Good morning, SafeGraph Team! Is anyone aware of what percentage of the POIs are accounted for in the Core Places dataset, specifically the Core Places Indianapolis, IN, USA dataset which I ordered/downloaded on June 28, 2021?
Also, what determines if a business/institution/establishment makes it into the CorPlaces datasets? Maybe the owners of the building must reach out to SafeGraph to have their POI assigned a placekey and then added to CorePlaces? Or maybe SafeGraph obtains POI locations from another data source (e.g., GoogleMaps) and populated Core Places that way? I have a feeling answers to my questions may be found on SafeGraph’s website as I’m sure others have wondered the same thing, but I was not able to find any post or article explaining this. With that being said, if a post or article does already exist, please direct me towards it. I just need to be able to explain the limitations of the SafeGraph data (i.e., what Indianapolis POIs are and are not included in my dataset) in my thesis.
Thanks a bunch!
This topic was automatically generated from Slack. You can find the original thread here.
Hey - thanks for the questions. Happy to take a stab at these. For more specifics, let me know, and I’ll be sure to loop in our product team.
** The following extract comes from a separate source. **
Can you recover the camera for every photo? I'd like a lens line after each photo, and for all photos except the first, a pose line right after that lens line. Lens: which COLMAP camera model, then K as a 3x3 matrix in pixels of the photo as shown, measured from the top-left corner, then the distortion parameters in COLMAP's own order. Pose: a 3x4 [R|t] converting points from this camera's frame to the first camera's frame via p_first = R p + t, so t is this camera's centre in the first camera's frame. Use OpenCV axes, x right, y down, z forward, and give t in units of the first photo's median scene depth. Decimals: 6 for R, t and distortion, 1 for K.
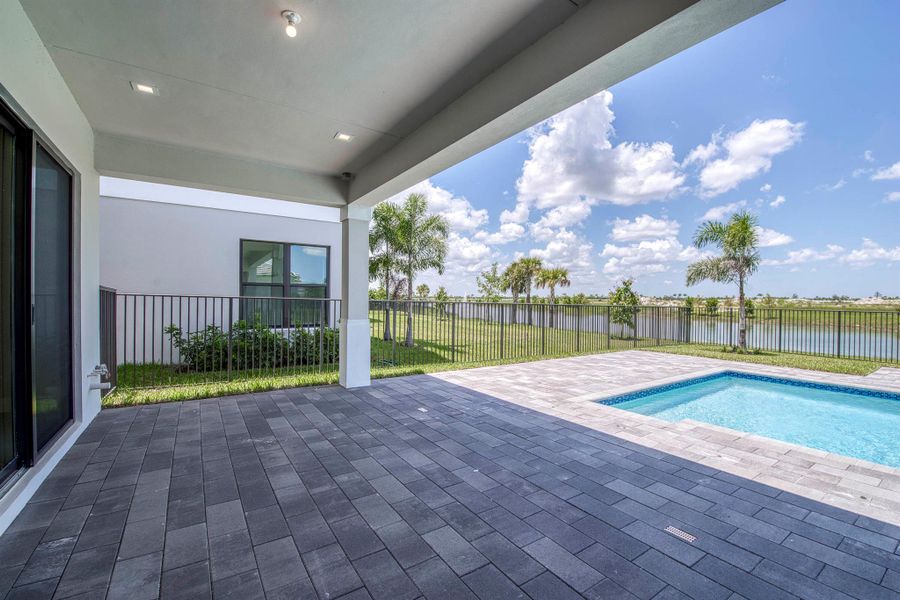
lens RADIAL K [[389.5, 0, 458.8], [0, 389.5, 300.3], [0, 0, 1]] dist [-0.009129, -0.005573]
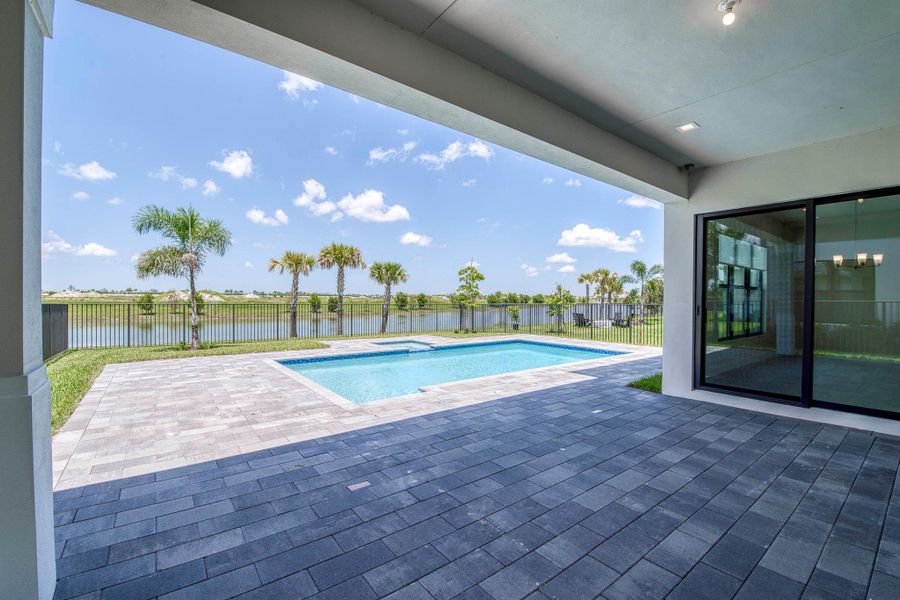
lens RADIAL K [[389.5, 0, 461.3], [0, 389.5, 301.9], [0, 0, 1]] dist [-0.009129, -0.005573]
pose [[-0.073024, -0.017209, 0.997182, -0.586681], [-0.005832, 0.999841, 0.016828, -0.007251], [-0.997313, -0.004587, -0.073113, 0.759104]]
For your first question, it might be helpful to reference the Places Summary Statistics found here. It’ll give you a better sense of SafeGraph’s coverage in Core Places. One thing I should mention is that it won’t get down to the granularity of Indianapolis, IN. It aggregates to the countries we have data on.
For your second question, there’s a few resources you might find helpful. On a high level, here is how SafeGraph sources its Core Places data (taken from this blog post here):
Crawling open store locators on the web (ex. crawling a brand's website that lists where all of its stores are)
Using publicly available APIs and crawling open web domains that provide updated locations for a specific category of POIs (ex. websites that list where all airports are)
Processing and modeling to infer additional attributes (ex. inferring what category a POI is)
Licensing third-party data to fill in the gaps
Hey Arianna. Glad to hear those resources were helpful. As a follow-up to your first question, we aim to be as close to 100% coverage for POIs. For certain categories, like restaurants, we have great coverage. However, there’s other categories where our coverage might be weaker. While it may not be the answer you were hoping for, we’re not able to provide a percentage of how many POIs we’re missing in our datasets in Indianapolis, IN. To get a better idea, you could research a separate list of POIs in Indianapolis and cross-check it against the data you pulled from SafeGraph and get an approximation.
Hey Arianna – to prevent any further questions from being overlooked, I’ll go ahead and close this thread out. If you have any more questions or follow-up questions, we’re always here to help! Just be sure to make a new post to help, as we aren’t monitoring old threads at this time. Thanks!